Switzerland. Thousands of retired seniors falling into poverty
In Switzerland a huge wealth gap exists among retirees. While most senior citizens can comfortably make ends meet, one in five is living either below or close to the poverty line. Some 50,000 pensioners have no financial cushion to offset their low income.
Bernard and Pierrette Apothéloz are both in their early 70s. With their meagre pensions and no savings or additional benefits, the couple often struggle to pay their bills. Because of their financial situation, they are unable to absorb any unforeseen costs.
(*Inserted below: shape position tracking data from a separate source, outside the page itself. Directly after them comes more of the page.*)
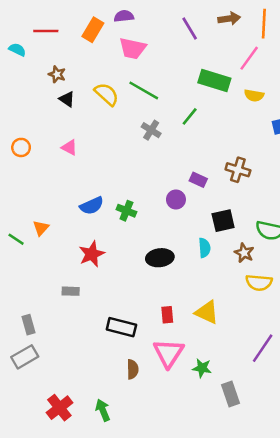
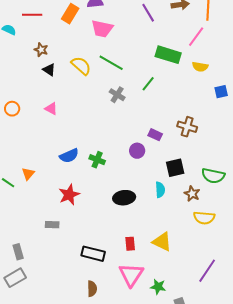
brown semicircle: (133, 369) -> (92, 289), moved

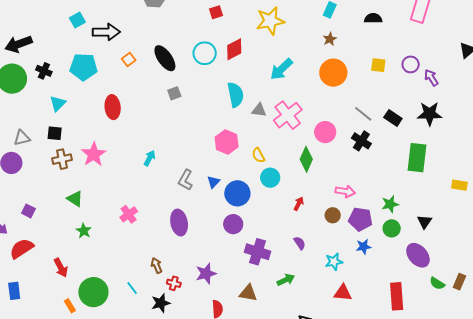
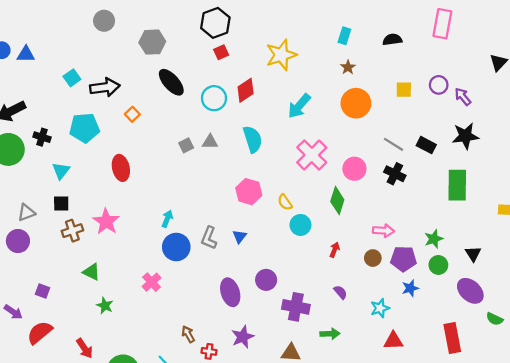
black ellipse: (165, 58) -> (171, 82), moved
gray triangle: (259, 110) -> (210, 142), moved
blue circle: (237, 193) -> (176, 247), moved
purple ellipse: (179, 223) -> (230, 292), moved
green arrow: (286, 280) -> (330, 334), turned 30

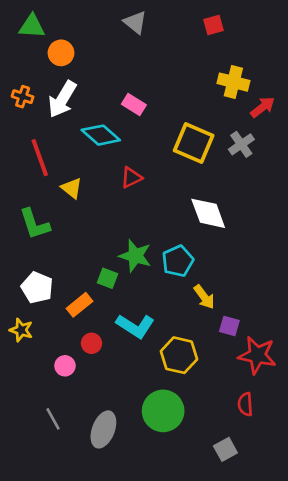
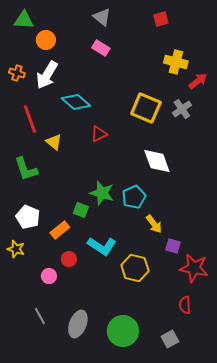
pink rectangle: (134, 105) -> (101, 48), moved
green circle: (163, 411) -> (123, 331), moved

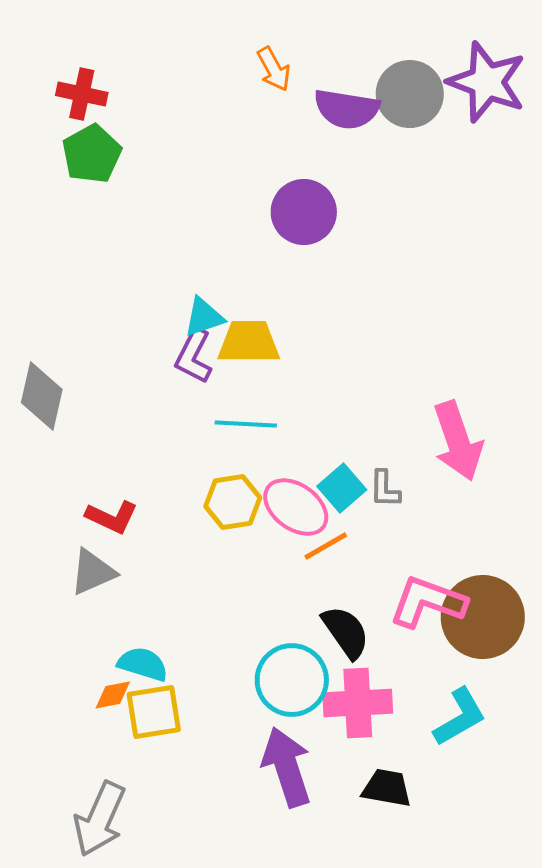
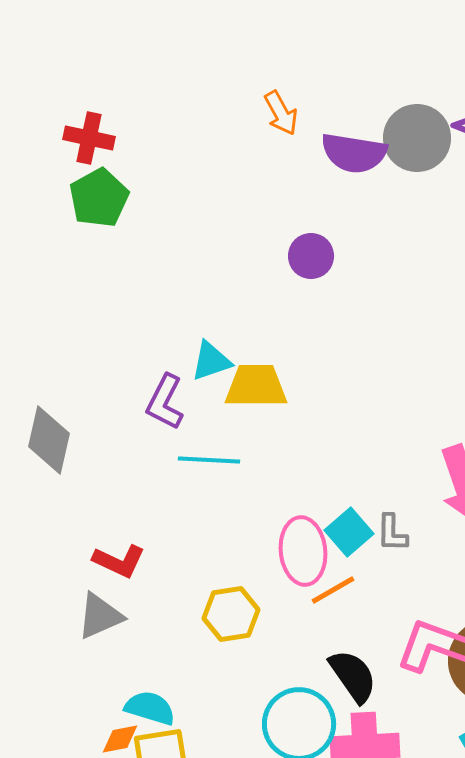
purple circle: (304, 212) -> (311, 256), size x0.7
purple L-shape: (194, 356) -> (165, 402), moved
cyan line: (246, 424) -> (209, 460), moved
yellow hexagon: (233, 502) -> (231, 614), moved
pink ellipse: (296, 507) -> (303, 551), turned 48

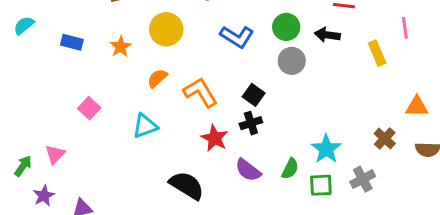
“Just keeping our heads above water is a constant battle,” says the husband. They are “very stressed” about money. In recent years, they have watched the rising costs of health care and most basic commodities with consternation.
We meet the couple in their small flat in Neuchâtel during a visit by a social worker from Pro Senectute. This organisation, which defends the rights, dignity and wellbeing of the elderly, offers social counselling and assistance to those in financial difficulty.
In the five years since they took their retirement, Bernard and Pierrette have had to face unpayable bills for dental care as well as the dilemma of how to put food on the table.
“It was the end of the month and we hadn’t even got CHF20 ($22) left for the weekly shopping,” Pierrette recalls. “Even going down just to the bare basics, we have to count every penny.”
The couple have eliminated most non-essential expenses. “I can longer buy any presents for my wife,” Bernard laments. He has curtailed his leisure activities, bar the weekly card club and “an occasional coffee or beer”. If he goes into town, it is always on foot. His wife, meanwhile, has cut back on everything except cigarettes. The couple feel increasingly isolated – inviting friends around has become too expensive, but they avoid it “perhaps also out of a feeling of shame” vis-à-vis their better-off peers.
Like this Neuchâtel couple, nearly 9% of the over-65s say they have great difficulty making ends meet, according to the Federal Statistical Office.
Retirement exacerbates precariousness
A recent studyExternal link commissioned by Pro Senectute found that over 200,000 retired people (the equivalent of nearly 14% of retirees, compared to 6% of the working population) are living on an income below the poverty line, and a further 100,000 are close to it. A total of one in five senior citizens can be considered poor or at risk of falling into poverty.
Women, people with a low level of education, and foreigners are at greater risk than the rest of the population – that is, anyone likely to have had a low-income job or fragmented career, which is then reflected in a very low pension, explains Rainer Gabriel, a researcher at the Institute of Diversity and Social Integration at the Zurich University of Applied Sciences (ZHAW).
Before retiring, Bernard Apothéloz took inventories for retail kiosks. He earned around CHF4,800 a month – not enough to put money aside (the current median salary in Switzerland is about CHF6,700) but sufficient “never to get into debt”. Today, he and his wife are living on CHF4,800 a month.
The household income consists of their state pensions and the husband’s occupational pension. Pierrette also worked, but not continuously. She took a break of several years to raise her son and was forced into early retirement at 62 after being made redundant. As a result, she only has a partial state pension. Meanwhile, her occupational pension, which she chose to withdraw in full when she retired, quickly melted away. At the time she needed it, but now she regrets that she made “a huge mistake”.
Although they share the average amount received by a single person with a state and occupational pensionExternal link, the couple is still far from the poverty line, which stands at CHF3,064 a month for a household of two adults without children – a threshold considered too low by the anti-poverty organisation Caritas.